Singapore’s founding leader, Lee Kuan Yew once said that: “I make no apologies for collecting the most talented team I could find.”
When the late leader said these words, he was arguing that his nation, Singapore, should and must be governed on a system of meritocracy – rising to the top by one’s own merit, hard-work and high performance.
That said, however, I promise I will not rush to blame you for assuming that in the world we live in a disadvantaged child will nearly always and in most cases everywhere become a disadvantaged adult.
I say this because evidence shows that in most cases, in order to rise to the highest office in land or lead a prestigious institution either private or public, one must also be a graduate of one of the leading and often expensive schools from around the world, such as Oxford, Cambridge, and Harvard, which can only be made possible with the help of a very rich family.
Notably, this is just the short version of things; the detailed version refers to this process as being born with a silver spoon in the mouth – whereby if you dream of becoming an executive of a company or a leading public figure, your chances of success will depend largely on the financial muscle of your family and not necessarily on the talent you hold.

■ ■ ■

PROMPT A> Transcribe the stretch of the passage on meritocracy from "When the late" through "and high performance.".
PROMPT B> Continue the passage on meritocracy, beginning immediately after its final sentence.

DATA PROVIDED>
■ ■ ■

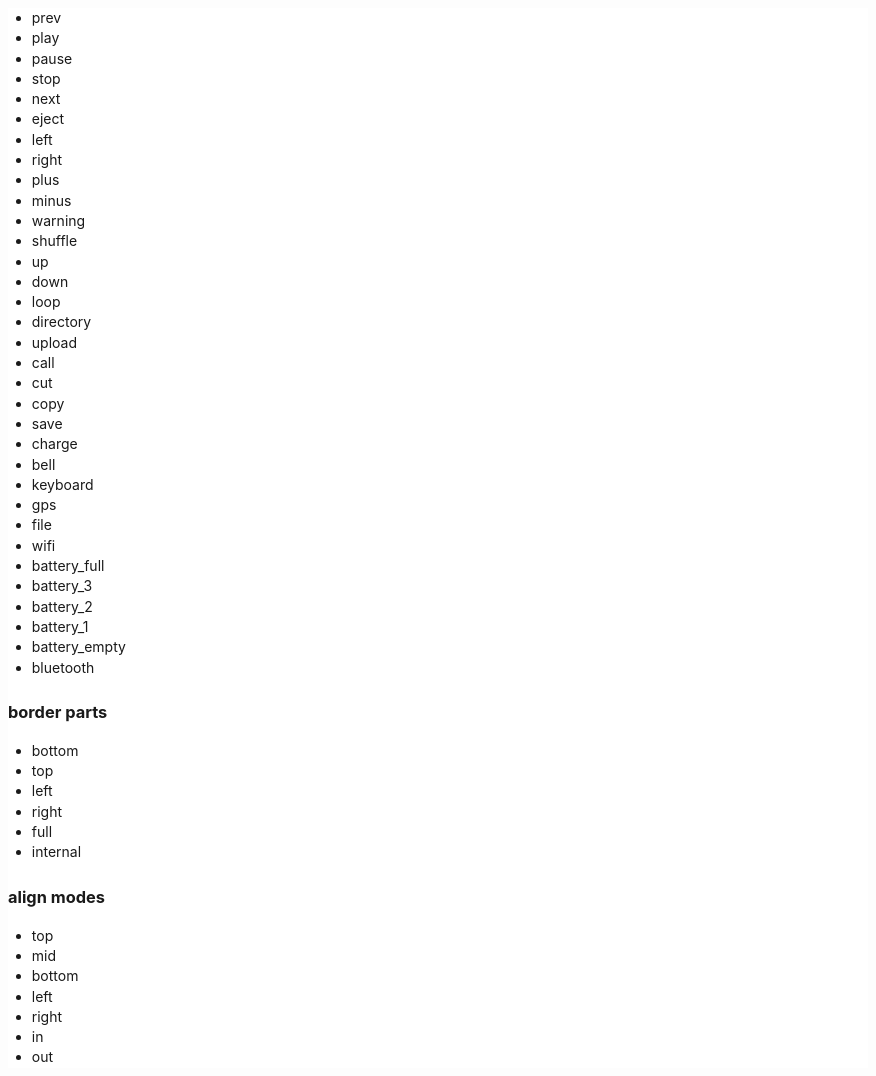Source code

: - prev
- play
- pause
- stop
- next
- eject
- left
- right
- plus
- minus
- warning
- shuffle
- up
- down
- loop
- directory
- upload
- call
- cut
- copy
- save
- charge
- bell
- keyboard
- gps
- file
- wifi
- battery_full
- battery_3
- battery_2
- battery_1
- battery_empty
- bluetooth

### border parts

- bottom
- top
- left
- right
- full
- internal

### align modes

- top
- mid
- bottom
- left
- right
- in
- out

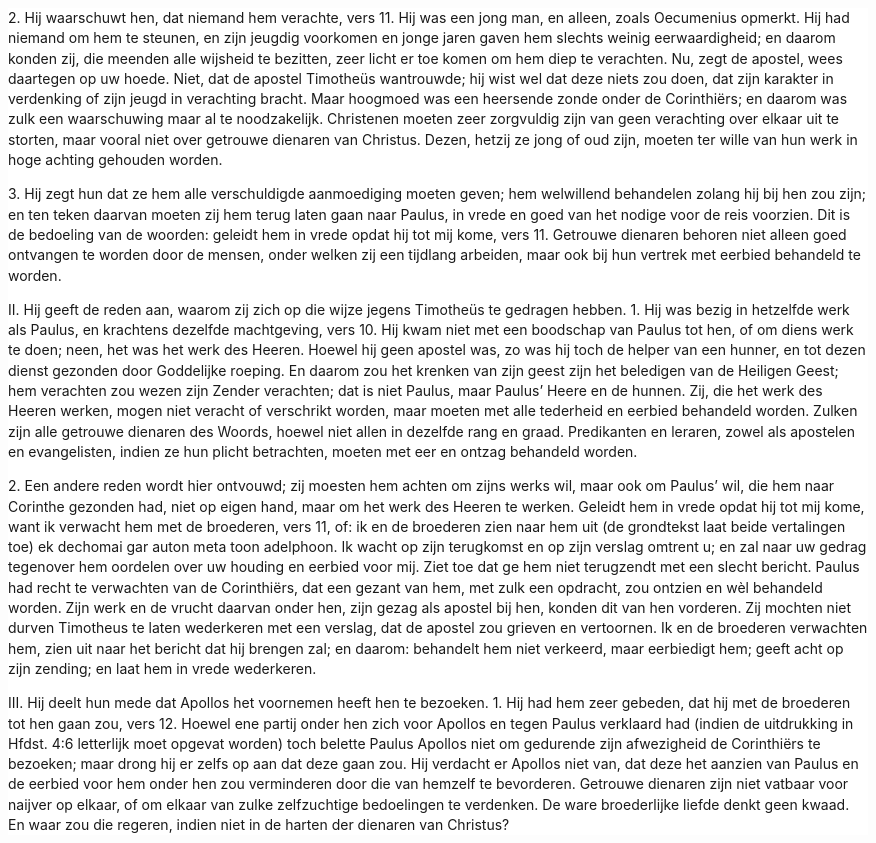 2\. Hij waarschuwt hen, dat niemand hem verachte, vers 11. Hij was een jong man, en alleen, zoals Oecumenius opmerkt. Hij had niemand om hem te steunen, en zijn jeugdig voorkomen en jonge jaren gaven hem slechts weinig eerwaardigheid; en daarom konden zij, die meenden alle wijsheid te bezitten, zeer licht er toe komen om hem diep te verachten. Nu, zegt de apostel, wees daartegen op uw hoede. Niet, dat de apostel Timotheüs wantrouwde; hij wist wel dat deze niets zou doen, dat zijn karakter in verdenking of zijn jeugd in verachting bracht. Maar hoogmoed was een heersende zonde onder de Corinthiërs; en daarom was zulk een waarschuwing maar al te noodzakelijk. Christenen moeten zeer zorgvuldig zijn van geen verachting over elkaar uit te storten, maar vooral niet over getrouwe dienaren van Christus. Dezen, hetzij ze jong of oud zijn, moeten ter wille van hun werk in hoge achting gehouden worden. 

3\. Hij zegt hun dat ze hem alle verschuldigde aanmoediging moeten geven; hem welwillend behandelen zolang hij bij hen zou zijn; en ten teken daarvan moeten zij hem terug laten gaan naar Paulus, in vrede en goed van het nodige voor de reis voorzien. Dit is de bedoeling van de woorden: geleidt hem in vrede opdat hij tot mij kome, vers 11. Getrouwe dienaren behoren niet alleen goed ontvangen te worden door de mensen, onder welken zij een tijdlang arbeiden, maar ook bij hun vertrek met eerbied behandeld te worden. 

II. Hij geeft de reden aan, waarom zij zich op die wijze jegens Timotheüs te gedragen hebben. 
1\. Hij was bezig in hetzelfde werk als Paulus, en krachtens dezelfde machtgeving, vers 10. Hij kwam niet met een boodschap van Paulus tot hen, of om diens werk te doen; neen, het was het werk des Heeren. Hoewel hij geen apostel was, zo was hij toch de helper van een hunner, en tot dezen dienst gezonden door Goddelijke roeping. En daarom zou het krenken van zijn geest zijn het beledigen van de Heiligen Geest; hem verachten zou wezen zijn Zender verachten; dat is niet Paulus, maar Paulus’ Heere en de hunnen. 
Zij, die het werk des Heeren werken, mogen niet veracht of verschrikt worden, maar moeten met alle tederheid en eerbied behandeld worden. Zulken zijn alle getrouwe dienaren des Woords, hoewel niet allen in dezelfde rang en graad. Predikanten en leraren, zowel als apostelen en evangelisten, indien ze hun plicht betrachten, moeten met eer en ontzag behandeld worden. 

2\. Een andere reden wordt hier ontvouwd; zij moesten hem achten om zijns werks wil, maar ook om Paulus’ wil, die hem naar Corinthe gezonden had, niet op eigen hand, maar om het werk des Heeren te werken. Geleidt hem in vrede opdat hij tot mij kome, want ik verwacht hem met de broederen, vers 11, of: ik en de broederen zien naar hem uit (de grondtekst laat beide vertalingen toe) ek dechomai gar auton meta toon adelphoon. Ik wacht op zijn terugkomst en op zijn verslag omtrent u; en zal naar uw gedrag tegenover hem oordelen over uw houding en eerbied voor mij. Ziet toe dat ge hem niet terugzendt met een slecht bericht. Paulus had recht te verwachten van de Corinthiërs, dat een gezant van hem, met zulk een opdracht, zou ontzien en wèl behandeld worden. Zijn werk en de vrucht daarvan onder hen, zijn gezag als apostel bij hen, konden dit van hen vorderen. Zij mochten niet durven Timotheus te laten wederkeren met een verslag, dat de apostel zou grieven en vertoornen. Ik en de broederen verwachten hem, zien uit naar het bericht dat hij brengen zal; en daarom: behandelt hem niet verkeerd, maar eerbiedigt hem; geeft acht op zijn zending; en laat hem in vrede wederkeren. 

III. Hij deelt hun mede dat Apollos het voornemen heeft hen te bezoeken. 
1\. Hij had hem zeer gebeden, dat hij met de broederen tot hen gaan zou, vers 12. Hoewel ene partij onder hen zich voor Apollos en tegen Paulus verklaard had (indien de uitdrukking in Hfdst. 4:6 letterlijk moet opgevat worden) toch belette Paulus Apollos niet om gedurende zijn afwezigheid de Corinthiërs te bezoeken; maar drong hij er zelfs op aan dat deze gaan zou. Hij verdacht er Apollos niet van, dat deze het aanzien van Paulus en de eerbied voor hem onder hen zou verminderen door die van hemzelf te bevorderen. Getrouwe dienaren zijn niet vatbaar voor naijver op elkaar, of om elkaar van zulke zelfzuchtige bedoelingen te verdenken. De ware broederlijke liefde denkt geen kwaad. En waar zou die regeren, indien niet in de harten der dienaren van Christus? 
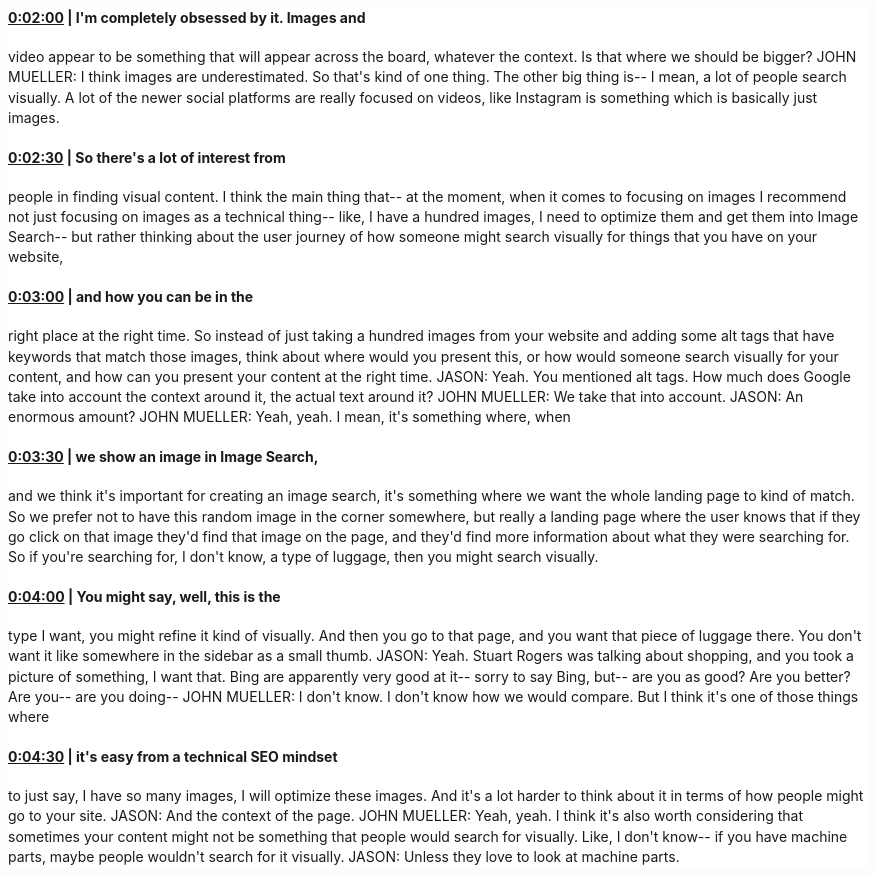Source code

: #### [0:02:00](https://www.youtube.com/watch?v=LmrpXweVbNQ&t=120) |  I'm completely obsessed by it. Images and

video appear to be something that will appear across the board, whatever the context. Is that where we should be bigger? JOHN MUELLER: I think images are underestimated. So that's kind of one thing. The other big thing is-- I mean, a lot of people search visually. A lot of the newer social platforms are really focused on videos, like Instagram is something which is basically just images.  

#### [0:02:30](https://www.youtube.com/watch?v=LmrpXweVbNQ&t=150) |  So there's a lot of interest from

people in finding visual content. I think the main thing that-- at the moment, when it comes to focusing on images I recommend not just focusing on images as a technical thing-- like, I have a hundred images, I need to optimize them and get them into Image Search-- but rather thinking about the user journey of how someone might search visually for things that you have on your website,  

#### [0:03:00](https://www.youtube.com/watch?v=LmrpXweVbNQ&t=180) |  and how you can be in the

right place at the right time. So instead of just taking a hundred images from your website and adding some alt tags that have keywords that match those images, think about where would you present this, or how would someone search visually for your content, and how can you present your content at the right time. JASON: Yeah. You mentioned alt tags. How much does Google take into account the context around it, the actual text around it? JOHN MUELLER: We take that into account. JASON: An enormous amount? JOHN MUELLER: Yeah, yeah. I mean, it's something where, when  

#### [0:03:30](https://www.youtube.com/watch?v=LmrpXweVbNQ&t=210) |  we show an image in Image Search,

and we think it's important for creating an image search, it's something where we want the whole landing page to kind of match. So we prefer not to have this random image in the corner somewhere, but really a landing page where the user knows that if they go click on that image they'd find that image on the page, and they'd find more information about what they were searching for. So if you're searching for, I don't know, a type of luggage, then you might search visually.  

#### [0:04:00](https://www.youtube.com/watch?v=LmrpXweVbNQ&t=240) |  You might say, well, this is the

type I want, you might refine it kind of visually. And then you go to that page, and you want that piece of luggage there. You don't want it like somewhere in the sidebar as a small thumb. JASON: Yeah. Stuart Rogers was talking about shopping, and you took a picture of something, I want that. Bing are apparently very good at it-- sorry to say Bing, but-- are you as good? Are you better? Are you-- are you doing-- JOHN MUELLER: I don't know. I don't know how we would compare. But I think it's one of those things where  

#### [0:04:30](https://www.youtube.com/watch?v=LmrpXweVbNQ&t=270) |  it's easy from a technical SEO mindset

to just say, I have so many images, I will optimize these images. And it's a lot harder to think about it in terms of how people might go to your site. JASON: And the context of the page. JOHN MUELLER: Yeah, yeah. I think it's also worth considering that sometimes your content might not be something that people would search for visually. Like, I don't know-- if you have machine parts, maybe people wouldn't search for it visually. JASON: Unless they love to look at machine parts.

■ ■ ■

ANSWER SECTION A>
When the late leader said these words, he was arguing that his nation, Singapore, should and must be governed on a system of meritocracy – rising to the top by one’s own merit, hard-work and high performance.

ANSWER SECTION B>
This is by no means an insinuation that children from rich families have no talent of their own, far from it. In fact, this is just an observation that for underprivileged children, the journey to succeed at the very top is often inhibited by several factors, including poor health, poor infrastructure, poor family setup, poor financial means, lack of role models, nepotism, corruption, to name but a few.
The rich and famous on the other side have the financial means to bypass most of these problems and thereby setting their children up for better odds in their careers.
Consider, for instance, Britain’s exclusive school, Eton College.
The independent thirteen-eighteen-all-boys school founded in 1440 by King Henry VI has of today had a staggering 19 UK prime ministers go through its doors, helped create thousands of politicians who have go on to occupy public offices around the world, and also influenced the creation of tens of thousands of global private sector executives.
But, this is not a school for anyone; a year’s education experience at the Berkshire school will set you back just under £40,000. Go figure if your child is scheduled for a five year stay!
But, of course, I must also acknowledge that indeed, there is no direct link between high levels of education and high-level jobs. In essence, a high level education does not magically lead to an allocation of a high level job; I only insist that it helps a great deal.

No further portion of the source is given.